Zum Hauptinhalt springen

Libyen spürt Wirtschaftskrise nicht

Von Eva Stanzl

Wirtschaft

Heimische Firmen mit Exportplus. | Bauboom und EU-Freihandelsabkommen. | Tripolis/Wien. Gebaut wird in atemberaubenden Dimensionen: Drei Zementwerke unter der Führung der oberösterreichischen Firma Asamer werden ab 2010 einen Großteil des libyschen Markts beliefern. Auch die börsenotierte Strabag verdient in Libyen Millionen: Kaum hat sie die Autobahn zwischen Ajdabiya und Benghazi gebaut, beginnt sie den nächsten Großauftrag: Um 434 Mio. Euro soll die Strabag die Infrastruktur der Gemeinde Tajura im Einzugsgebiet von Tripolis erneuern und Wohnungen für 100.000 Menschen aus dem Saharaboden stampfen.


Hinweis: Der Inhalt dieser Seite wurde vor 15 Jahren in der Wiener Zeitung veröffentlicht. Hier geht's zu unseren neuen Inhalten.

Neu gebaut werden auch Entsalzungs-, Kraftwerks- und Kläranlagen, unter anderem von der VA Tech Wabag mit Sitz in Wien. Gebraucht wird nahezu alles: von Bau-Infrastruktur über Energie, Materialien und Architektur bis hin zu ganzen Stadien. Das autoritär geführte Libyen, das sich erst vor wenigen Jahren öffnete, "sieht aus wie Russland nach der Wende, aber mit dem Unterschied, dass es genug Geld gibt, um das Land neu aufzubauen", betont David Bachmann, österreichischer Außenhandelsdelegierter in Tripolis.
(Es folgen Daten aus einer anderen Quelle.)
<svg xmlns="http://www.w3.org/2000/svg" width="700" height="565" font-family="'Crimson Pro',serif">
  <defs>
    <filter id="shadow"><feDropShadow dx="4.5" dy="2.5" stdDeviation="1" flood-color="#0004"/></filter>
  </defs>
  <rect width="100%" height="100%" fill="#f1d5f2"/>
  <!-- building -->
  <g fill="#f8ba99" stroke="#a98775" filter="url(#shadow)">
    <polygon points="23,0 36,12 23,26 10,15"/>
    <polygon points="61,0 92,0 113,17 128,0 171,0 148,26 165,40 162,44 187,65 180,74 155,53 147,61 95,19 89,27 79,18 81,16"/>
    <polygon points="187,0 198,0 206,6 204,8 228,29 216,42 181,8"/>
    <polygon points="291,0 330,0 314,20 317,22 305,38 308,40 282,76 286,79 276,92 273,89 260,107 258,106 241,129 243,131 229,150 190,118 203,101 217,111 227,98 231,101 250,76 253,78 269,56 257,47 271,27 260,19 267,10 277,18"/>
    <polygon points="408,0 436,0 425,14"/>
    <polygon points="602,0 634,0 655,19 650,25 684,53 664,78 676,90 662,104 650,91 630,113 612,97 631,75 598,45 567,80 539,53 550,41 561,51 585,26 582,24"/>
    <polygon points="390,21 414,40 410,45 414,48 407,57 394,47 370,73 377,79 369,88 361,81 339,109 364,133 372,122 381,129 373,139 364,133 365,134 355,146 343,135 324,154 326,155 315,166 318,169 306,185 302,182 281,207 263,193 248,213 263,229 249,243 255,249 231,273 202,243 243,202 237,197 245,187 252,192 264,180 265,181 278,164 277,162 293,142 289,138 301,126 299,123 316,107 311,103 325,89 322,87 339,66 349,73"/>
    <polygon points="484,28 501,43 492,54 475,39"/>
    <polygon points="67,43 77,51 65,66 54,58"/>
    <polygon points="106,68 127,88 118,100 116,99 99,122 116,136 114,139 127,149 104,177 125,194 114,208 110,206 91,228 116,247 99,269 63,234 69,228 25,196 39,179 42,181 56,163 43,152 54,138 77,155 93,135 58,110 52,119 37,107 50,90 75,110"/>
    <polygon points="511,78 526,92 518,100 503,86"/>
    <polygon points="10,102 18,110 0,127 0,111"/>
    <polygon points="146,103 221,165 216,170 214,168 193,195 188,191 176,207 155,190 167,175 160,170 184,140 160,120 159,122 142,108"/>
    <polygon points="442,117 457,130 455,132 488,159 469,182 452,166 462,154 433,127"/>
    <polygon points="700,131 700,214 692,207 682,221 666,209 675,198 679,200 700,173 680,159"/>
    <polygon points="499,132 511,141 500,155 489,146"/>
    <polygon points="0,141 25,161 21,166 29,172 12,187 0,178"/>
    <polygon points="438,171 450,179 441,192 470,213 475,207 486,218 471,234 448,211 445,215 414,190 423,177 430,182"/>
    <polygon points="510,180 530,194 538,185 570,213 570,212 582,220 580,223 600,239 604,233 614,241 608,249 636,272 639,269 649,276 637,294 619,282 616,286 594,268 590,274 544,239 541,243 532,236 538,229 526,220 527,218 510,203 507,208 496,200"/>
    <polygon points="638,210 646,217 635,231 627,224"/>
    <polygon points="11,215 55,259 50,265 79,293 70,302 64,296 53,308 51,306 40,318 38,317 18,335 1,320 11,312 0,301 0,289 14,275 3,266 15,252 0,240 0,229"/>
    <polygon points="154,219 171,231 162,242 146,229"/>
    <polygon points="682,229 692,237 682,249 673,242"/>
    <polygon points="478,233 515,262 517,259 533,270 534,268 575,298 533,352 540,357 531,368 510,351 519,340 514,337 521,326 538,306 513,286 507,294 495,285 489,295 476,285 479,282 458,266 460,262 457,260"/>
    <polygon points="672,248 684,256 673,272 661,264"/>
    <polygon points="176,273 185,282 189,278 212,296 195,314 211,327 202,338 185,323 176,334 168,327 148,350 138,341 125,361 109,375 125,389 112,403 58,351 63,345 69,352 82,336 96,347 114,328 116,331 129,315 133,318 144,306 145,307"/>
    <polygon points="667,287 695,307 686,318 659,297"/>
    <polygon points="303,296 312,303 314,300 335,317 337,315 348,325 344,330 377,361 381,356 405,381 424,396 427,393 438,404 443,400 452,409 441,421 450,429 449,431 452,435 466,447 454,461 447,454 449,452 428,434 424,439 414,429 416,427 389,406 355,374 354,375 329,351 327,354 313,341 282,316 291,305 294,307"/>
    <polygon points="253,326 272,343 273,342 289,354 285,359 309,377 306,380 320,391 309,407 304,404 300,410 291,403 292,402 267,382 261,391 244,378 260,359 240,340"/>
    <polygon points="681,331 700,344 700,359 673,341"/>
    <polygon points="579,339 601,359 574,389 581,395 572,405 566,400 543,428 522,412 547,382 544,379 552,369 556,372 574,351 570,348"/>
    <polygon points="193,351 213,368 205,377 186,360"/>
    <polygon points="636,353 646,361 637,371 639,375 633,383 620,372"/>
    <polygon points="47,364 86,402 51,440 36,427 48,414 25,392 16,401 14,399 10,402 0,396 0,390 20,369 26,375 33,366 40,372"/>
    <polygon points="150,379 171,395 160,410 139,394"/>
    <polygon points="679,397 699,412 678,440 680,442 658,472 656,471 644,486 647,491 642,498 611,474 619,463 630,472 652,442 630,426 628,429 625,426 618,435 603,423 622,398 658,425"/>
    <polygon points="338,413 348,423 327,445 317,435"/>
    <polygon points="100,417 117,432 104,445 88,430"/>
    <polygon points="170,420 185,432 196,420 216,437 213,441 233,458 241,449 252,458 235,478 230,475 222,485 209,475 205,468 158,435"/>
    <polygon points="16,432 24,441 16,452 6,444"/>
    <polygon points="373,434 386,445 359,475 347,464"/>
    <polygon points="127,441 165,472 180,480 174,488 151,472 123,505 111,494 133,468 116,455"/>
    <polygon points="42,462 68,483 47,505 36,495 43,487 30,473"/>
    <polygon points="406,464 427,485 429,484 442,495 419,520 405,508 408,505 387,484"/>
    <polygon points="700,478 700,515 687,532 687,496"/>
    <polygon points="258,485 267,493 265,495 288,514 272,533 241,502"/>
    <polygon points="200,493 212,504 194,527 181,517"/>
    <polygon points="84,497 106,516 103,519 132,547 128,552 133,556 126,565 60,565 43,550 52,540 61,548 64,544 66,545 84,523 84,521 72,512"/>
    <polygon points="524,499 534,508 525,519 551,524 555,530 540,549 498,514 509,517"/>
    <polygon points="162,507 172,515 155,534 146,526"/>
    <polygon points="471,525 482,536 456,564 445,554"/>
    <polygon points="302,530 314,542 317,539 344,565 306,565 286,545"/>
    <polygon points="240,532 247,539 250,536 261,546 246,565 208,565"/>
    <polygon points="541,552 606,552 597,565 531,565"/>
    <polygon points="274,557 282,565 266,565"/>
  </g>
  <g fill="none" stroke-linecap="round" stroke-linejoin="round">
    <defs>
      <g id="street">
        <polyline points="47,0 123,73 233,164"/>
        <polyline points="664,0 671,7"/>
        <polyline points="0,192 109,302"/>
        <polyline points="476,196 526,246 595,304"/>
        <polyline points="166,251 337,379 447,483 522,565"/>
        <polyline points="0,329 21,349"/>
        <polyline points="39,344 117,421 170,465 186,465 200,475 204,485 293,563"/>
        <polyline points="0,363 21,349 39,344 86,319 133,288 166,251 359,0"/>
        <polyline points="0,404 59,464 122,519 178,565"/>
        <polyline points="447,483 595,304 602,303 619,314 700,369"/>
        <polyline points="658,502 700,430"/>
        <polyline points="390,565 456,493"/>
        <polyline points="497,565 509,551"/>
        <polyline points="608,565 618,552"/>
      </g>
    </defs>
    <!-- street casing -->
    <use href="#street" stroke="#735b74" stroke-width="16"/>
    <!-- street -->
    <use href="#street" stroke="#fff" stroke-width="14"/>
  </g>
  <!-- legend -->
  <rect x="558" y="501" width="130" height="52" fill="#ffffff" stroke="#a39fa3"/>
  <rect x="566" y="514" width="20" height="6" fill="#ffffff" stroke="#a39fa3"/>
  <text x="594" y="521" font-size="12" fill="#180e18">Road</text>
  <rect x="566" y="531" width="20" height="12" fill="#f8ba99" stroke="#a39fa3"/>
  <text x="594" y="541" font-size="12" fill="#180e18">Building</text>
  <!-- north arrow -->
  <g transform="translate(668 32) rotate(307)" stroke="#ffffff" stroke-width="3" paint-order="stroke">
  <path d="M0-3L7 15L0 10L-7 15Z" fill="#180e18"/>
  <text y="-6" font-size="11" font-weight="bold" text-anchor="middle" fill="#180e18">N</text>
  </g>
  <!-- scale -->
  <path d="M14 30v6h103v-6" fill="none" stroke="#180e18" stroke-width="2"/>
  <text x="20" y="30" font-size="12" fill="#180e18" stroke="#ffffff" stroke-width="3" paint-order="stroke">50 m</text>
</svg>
90 Prozent der libyschen Ölexporte gehen in die EU. Noch sind die Öl- und Gas-Vorkommen in dem nordafrikanischen Land weitgehend unerforscht. Libyen ist - gemessen am BIP pro Kopf - das reichste Land Afrikas. Trotz der weltweiten Krise rechnen Experten für 2009 mit einem Wachstum von mehr als 6 Prozent.

Während der österreichische Außenhandel nahezu überall ins Minus dreht, nehmen die heimischen Exporte nach Libyen jährlich um je 20 Prozent zu. "Österreich hat die Botschaft aufrecht erhalten, als das Land von Sanktionen belegt war und seine Handelsbeziehungen so weit es ging, gepflegt", sagt Bachmann. Bei der Öffnung war man bereits vor Ort.

Der Aufschwung des libyschen Verhältnisses zu den westlichen Staaten begann 2003. Damals übernahm Libyen die Verantwortung für den Flugzeug-Anschlag über dem schottischen Lockerbie und kündigte an, seine Massenvernichtungswaffen-Programme einzustellen. Staatschef Muammar al-Gaddaffi bekannte sich 2004 zur Marktwirtschaft.

Bachmann zufolge sehen nun junge Menschen, die im Ausland studiert haben, in ihrem eigenen Land wieder Chancen: "Bis vor fünf Jahren durfte man in Libyen keine Fremdsprache lernen. Nun geben die, die Englisch können, den Ton an und bringen ausländische Unternehmen nach Libyen."

Freihandelsabkommen

Experten zufolge könnte ein Freihandelsabkommen Libyens mit der EU bereits 2010 abgeschlossen sein. EU-Kommissarin Benita Ferrero-Waldner hatte den Weg für die Verhandlungen 2007 freigemacht. Voraussetzung dafür war die Freilassung von vier bulgarischen Krankenschwestern und eines Arztes gewesen: Diese waren beschuldigt worden, 400 libysche Kinder mit HIV infiziert zu haben. Sie waren daraufhin in Libyen zunächst zum Tod verurteilt worden.

Ein "zweites Dubai" wolle das nordafrikanische Land nicht werden, sagt Bachmann: "Dubai ist das Tourismus- und Finanzzentrum, Libyen will hingegen die Industrie stärken." Nach wie vor dürfen Touristen nur in Gruppen das Land bereisen, gibt es keine westlichen Tageszeitungen, kaum Restaurants, kaum Hotels sowie ein strenges Alkoholverbot.

Dass die Öffnung langsam vor sich geht, wird bei Vertragsverhandlungen deutlich. So erwarb der Baustoffkonzern Asamer 2008 die Mehrheit an der Libyan Cement Company. Eine der Bedingungen war die Management-Hoheit durch Asamer. Wie Bernhard Spreizhofer, Vorstand des Joint Ventures, betont, habe es fünf Jahre gedauert, den Widerstand der Gewerkschaften und Funktionäre zu überwinden.